Interview: Emir Mavani

What is needed to encourage global storage and trading companies to use Malaysia as a base?

EMIR MAVANI: The Labuan Financial Services Authority and MPRC launched the Global Incentives For Trading programme in October 2011. This is a major step in our efforts to develop Malaysia as an oil and gas trading centre. MPRC is tasked with overseeing and making necessary recommendations on policy, business regulations and fiscal incentives, which serves to ensure Malaysia’s competitiveness.

Global storage and trading companies want to be as close to the product as possible. Malaysia’s advantage lies in being an established hydrocarbons producer. Additionally, traders want to be linked to storage facilities, which is why Malaysia is building a 10m-cu-metre petroleum terminal in Johor’s Pengerang area.

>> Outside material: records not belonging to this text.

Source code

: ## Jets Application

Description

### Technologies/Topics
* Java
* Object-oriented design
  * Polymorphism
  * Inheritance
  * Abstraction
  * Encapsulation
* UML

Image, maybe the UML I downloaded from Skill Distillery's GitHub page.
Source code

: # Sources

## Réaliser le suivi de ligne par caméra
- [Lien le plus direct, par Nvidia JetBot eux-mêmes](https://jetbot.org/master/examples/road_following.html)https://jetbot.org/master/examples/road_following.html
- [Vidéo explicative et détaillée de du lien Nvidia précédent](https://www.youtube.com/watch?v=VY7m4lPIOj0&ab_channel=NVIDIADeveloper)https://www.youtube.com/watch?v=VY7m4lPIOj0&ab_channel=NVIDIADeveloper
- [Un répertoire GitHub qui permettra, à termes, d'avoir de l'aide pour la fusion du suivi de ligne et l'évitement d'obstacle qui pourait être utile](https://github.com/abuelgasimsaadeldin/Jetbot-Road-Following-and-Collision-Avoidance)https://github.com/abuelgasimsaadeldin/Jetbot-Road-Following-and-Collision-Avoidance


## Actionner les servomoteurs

The other advantage is Malaysia’s cost competitiveness compared to Singapore. The incentives currently being offered for traders in terms of tax rebates and income tax for personnel are superior to those of Singapore. Where Malaysia still needs to strive for improvement is lifestyle, logistics and connectivity.

Currently, the global trading centres of the world are Houston, London, Geneva, Dubai and Singapore – all of which boast excellent connectivity. Geneva and London offer well established financial services to supplement trading activities. Dubai competes by offering 100% exemption on taxes; however, this advantage is diluted by high operating costs. Singapore has a very strong financial backdrop, but Malaysia has the rare combination of tax incentives, major ports, physical product, low cost environment and storage facilities.

To what extent will local oil and gas service providers benefit from the new enhanced oil recovery (EOR) development projects in Sabah and Sarawak?

MAVANI: We see vast opportunities created by the significant capital expenditure Petronas has allocated towards domestic exploration and production (E&P) over the next five years. The two big areas in the global upstream industry right now are South-east Asia and eastern Brazil. Malaysia looks to be a big contributor with E&P seeing a revival across the board in shallow areas, deep-water blocks and EOR projects. There will be substantial opportunities for local companies to participate in EOR projects, with the growth of oil and gas service companies being a key development area for the energy sector over the next 10 years.

In areas where there are gaps in technological expertise among local firms, foreign companies will ideally partner with local providers to fulfil technical requirements.

MPRC is currently working with a variety of local universities as well as exploring partnerships with foreign universities. We look to focus on enabling local companies to provide more services.

Once adequate expertise and capacity is built, we will look to these companies to expand as regional players.

With upstream activity in Vietnam and Myanmar set to increase significantly, multinationals are finding the need to relocate substantial parts of their global operations to the region. Many multinational oil and gas services companies have chosen Malaysia for their global services or manufacturing headquarters, including Transocean, Schlumberger and Halliburton.

How are recent mergers and acquisitions among local oil and gas players affecting the landscape?

MAVANI: As competition heightens in the oil and gas sector, market forces certainly seem to have kick started an era of collaborative efforts and mergers. The SapuraCrest-Kencana merger is an important example of two indigenous firms coming together to try and qualify for larger contracts. The merger will open doors to new markets and opportunities for the firms when it comes to the regional playing field.

In anticipation of more contracts under the new Petronas spending plan, smaller companies may likely follow suit. After all, consolidation will give them a bigger balance sheet and access to the type of financing facilities required to fulfil a number of larger tenders.